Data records
-=-=-

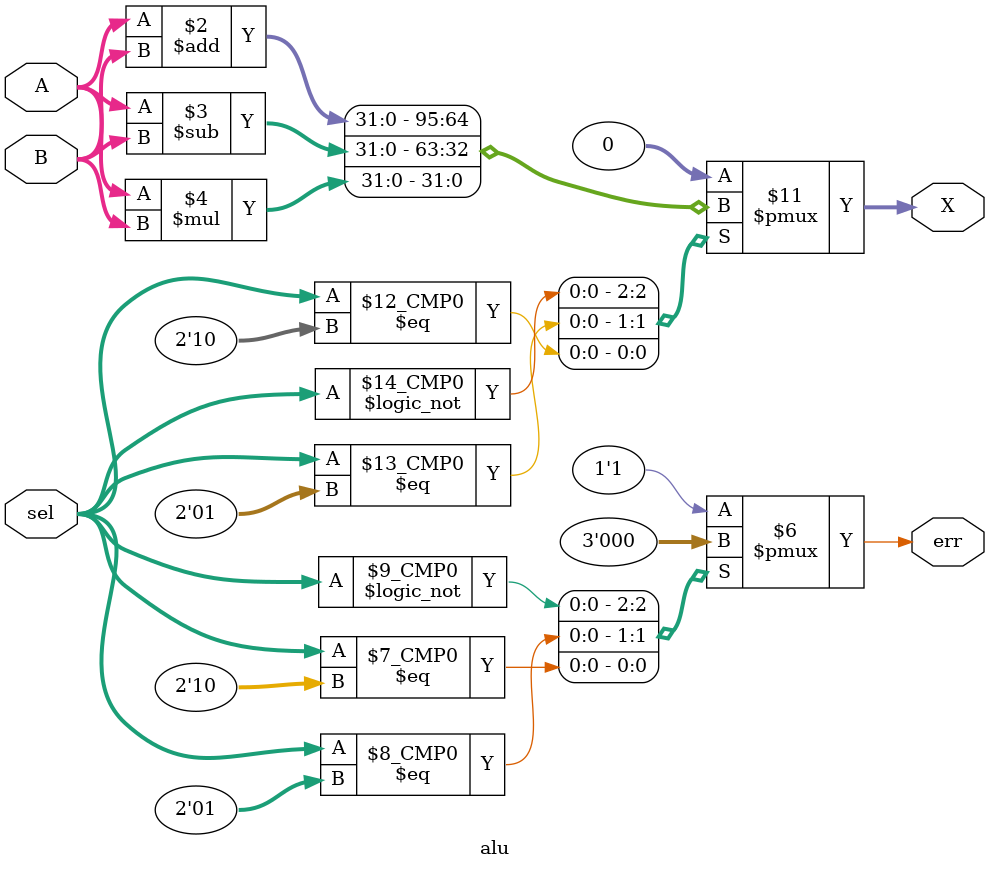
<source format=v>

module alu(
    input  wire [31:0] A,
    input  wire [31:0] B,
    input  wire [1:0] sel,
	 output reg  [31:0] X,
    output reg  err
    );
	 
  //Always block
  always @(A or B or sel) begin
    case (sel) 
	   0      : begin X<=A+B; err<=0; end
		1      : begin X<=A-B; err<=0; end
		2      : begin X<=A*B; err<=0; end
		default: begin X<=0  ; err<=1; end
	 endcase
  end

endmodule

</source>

-=-=-

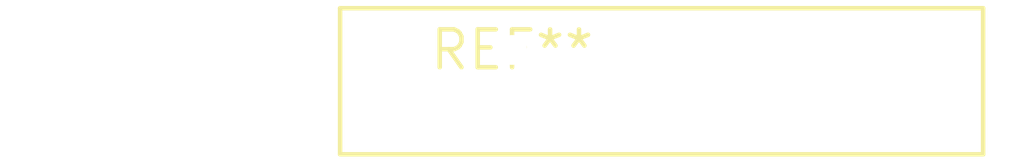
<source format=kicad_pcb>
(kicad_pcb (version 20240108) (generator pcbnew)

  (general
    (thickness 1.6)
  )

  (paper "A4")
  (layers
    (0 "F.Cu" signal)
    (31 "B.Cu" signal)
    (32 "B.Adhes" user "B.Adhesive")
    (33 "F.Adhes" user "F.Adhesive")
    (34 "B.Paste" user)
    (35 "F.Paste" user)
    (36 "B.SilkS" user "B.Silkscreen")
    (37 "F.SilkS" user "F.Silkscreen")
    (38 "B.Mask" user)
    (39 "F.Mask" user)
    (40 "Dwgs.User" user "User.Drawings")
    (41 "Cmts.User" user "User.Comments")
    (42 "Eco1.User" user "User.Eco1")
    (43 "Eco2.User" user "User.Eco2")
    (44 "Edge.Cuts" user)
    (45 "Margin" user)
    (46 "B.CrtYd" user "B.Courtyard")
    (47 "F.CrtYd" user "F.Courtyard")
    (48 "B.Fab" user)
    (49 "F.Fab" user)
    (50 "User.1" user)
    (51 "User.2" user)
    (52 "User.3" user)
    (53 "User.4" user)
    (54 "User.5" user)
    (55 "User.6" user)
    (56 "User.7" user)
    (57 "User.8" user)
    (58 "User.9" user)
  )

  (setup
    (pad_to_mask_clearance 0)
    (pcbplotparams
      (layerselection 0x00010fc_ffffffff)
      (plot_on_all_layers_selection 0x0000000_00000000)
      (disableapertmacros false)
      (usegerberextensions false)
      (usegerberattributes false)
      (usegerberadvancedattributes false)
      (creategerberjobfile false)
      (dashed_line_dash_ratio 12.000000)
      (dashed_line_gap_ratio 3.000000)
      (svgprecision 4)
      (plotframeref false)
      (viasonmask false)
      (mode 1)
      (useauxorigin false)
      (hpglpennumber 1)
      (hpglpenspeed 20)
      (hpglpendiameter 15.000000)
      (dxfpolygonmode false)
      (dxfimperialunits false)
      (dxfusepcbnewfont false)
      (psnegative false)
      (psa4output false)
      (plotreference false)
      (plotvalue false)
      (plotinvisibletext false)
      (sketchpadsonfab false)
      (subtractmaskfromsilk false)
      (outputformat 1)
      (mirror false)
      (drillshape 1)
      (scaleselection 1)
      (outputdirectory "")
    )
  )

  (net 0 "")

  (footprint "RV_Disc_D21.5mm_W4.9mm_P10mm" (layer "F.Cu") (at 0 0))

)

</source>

-=-=-

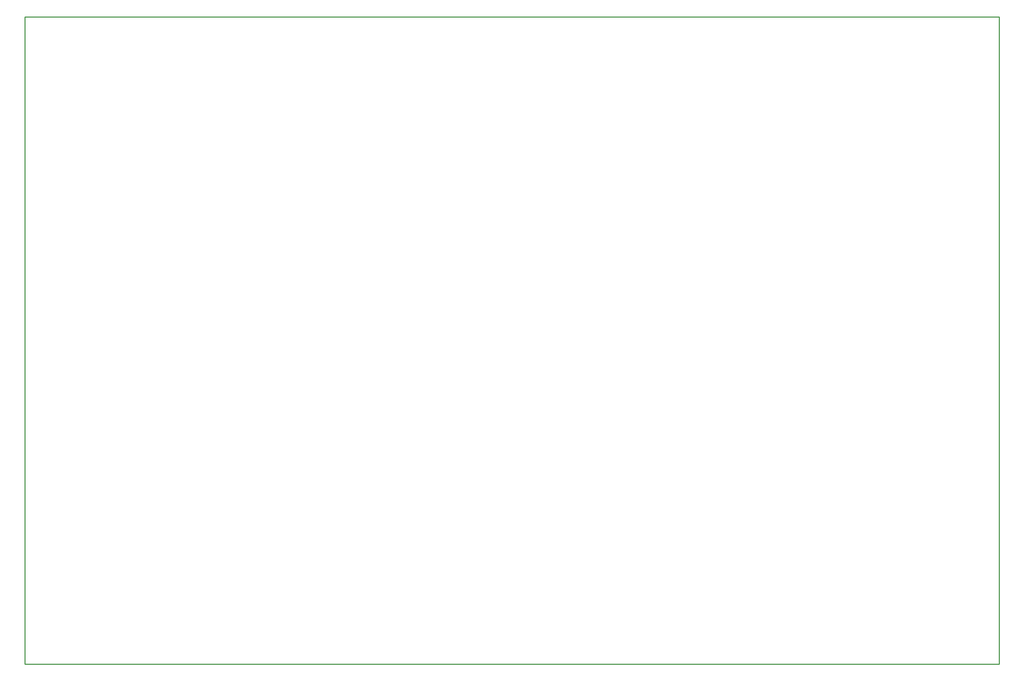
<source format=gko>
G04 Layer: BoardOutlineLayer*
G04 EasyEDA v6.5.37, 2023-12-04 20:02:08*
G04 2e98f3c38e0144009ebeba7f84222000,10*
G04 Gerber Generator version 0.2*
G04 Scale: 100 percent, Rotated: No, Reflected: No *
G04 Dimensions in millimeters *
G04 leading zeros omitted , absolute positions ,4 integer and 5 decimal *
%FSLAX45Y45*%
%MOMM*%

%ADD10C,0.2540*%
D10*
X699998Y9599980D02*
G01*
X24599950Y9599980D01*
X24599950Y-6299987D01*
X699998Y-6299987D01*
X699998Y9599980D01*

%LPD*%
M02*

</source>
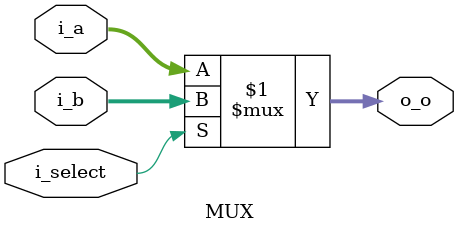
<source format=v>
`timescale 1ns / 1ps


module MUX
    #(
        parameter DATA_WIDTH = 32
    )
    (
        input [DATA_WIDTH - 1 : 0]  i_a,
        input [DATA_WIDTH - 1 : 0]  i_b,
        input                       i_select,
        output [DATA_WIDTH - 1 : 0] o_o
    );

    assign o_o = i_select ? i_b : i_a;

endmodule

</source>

-=-=-

Reply with the number of lines in the data that include the string "SilkS" and nothing else.

2